In its request for a binding ruling, T Danmark states that it was considering distributing dividends to N Luxembourg 2 in the third quarter of 2011 in an amount of 6 billion Danish crowns (DKK). As N Luxembourg 2 is an independent entity with its own management and decision-making powers, it states that it could not be predicted with certainty if and when the management of N Luxembourg 2 would adopt a decision disposing of the dividends received from T Danmark.

25.

The Skatteministeriet (Ministry of Finance) took the view that a binding ruling could not be given, if it was not clear how N Luxembourg 2 intended to dispose of the dividends received from T Danmark.

26.

T Danmark therefore advised the Skatteråd (Tax Commission) that it should presume, for the purpose of giving a binding ruling, that the lion’s share of the dividends of N Luxembourg 2 would be distributed as dividends to its owners (N Luxembourg 3 and N Luxembourg). A small portion of the dividends (probably between 3% and 5%) would be used by N Luxembourg 2, N Luxembourg 3 and N Luxembourg to cover costs or allocated to a reserve for future costs. T Danmark further presumed that the dividends distributed to N Luxembourg (as dividends and/or interest and/or debt repayments) would be channelled via the capital investment companies concerned to their shareholders, but did not know how that would be done or how it would be presented for tax purposes.

27.

The ruling given by the Skatteråd was ‘no’. T Danmark lodged an appeal against the ruling before the Landsskatteretten (Tax Appeals Commission), as the highest tax authority, which changed the answer to ‘yes’.

28.

The Skatteministeriet (Ministry of Finance) lodged an appeal against the Landsskatteretten’s decision before the Østre Landsret (High Court of Eastern Denmark, Denmark). The Østre Landsret (High Court of Eastern Denmark) decided to make an order for reference.

IV. Proceedings before the Court

29.

The Østre Landsret (High Court of Eastern Denmark) has referred the following questions for a preliminary ruling:

‘(1)

Does a Member State’s reliance on Article 1(2) of the Directive on the application of domestic provisions required for the prevention of fraud or abuse presuppose that the Member State in question has adopted a specific domestic provision implementing Article 1(2) of the Directive, or that national law contains general provisions or principles on fraud and abuse that can be interpreted in accordance with Article 1(2)?

# # # #

Requirement: Extract word for word the portion of the T Danmark tax ruling passage above that runs from "In its request" up to and including "disposing of the dividends received from T Danmark.".

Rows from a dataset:
# # # #

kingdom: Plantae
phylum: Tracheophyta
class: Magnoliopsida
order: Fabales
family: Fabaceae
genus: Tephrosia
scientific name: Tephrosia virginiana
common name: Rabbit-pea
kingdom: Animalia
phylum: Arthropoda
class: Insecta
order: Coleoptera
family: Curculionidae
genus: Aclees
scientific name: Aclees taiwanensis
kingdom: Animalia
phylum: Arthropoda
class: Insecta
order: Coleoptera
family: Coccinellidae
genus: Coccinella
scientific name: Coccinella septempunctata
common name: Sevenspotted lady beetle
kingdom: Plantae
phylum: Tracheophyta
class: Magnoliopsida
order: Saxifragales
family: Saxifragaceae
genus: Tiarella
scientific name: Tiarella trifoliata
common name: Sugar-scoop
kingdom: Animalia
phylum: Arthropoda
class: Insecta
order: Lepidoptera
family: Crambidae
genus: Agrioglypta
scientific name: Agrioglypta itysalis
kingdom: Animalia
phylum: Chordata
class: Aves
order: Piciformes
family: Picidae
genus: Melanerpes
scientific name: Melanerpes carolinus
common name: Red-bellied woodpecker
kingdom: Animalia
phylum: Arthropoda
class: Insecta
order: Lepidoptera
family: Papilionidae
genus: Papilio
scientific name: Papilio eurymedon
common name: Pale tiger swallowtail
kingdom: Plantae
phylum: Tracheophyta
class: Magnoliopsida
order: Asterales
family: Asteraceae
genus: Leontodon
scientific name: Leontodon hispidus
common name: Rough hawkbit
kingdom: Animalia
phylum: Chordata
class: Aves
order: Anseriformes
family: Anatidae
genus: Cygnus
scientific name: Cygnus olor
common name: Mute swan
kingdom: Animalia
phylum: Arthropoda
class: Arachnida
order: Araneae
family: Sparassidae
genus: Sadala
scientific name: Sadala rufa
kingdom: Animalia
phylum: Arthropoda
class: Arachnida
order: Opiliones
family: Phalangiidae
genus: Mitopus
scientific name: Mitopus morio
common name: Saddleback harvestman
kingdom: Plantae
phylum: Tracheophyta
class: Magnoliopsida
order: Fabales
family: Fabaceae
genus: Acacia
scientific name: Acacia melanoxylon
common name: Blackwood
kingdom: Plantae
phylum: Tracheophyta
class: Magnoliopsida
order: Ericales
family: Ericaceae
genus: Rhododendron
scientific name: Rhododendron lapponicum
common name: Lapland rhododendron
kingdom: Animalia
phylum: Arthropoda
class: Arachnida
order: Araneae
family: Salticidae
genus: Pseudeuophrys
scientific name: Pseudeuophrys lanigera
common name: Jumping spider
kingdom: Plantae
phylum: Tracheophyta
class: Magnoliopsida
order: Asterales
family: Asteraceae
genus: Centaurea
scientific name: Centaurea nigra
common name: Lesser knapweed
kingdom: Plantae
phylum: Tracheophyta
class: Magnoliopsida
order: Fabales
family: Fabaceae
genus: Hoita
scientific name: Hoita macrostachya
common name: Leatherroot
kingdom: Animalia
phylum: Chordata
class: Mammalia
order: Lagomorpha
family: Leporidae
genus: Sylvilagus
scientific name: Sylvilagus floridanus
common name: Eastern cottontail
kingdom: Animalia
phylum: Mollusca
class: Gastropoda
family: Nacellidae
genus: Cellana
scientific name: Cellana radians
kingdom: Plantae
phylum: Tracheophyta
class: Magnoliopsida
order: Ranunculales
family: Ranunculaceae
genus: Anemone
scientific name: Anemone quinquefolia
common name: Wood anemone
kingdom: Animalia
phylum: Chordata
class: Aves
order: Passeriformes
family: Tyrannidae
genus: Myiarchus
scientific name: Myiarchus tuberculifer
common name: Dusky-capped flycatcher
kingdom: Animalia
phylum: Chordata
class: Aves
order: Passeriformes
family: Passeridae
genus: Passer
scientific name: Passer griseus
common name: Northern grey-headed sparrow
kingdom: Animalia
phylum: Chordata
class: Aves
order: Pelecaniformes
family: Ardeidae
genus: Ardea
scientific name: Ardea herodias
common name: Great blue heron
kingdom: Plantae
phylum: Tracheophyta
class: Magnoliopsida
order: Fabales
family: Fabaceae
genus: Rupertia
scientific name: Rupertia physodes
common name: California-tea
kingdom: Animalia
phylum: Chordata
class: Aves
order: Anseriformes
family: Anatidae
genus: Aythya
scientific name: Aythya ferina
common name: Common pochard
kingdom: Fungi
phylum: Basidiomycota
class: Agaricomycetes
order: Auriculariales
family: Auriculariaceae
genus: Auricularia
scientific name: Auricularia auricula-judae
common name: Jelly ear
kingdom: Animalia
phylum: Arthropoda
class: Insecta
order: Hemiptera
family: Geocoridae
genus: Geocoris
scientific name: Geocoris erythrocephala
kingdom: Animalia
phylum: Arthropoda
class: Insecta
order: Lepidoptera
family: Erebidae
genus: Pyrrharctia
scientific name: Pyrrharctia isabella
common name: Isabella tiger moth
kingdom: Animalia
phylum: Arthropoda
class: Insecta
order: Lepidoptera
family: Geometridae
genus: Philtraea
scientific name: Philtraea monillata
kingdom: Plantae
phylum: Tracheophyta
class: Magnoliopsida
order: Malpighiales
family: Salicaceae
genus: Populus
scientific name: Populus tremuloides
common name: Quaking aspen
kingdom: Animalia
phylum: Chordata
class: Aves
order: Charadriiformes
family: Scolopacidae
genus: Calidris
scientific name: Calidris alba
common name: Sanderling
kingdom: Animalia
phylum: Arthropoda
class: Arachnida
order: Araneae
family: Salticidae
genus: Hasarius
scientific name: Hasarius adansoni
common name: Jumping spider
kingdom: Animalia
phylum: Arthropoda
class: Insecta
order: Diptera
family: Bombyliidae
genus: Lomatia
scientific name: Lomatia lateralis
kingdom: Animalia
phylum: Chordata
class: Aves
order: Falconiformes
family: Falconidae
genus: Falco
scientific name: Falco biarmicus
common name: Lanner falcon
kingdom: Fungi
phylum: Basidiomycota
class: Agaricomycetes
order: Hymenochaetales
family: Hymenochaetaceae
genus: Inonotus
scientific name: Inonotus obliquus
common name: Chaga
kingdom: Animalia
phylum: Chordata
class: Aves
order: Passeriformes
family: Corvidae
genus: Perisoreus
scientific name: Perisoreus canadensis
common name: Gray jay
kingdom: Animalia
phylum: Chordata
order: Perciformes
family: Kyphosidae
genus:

# # # #

The reply:
In its request for a binding ruling, T Danmark states that it was considering distributing dividends to N Luxembourg 2 in the third quarter of 2011 in an amount of 6 billion Danish crowns (DKK). As N Luxembourg 2 is an independent entity with its own management and decision-making powers, it states that it could not be predicted with certainty if and when the management of N Luxembourg 2 would adopt a decision disposing of the dividends received from T Danmark.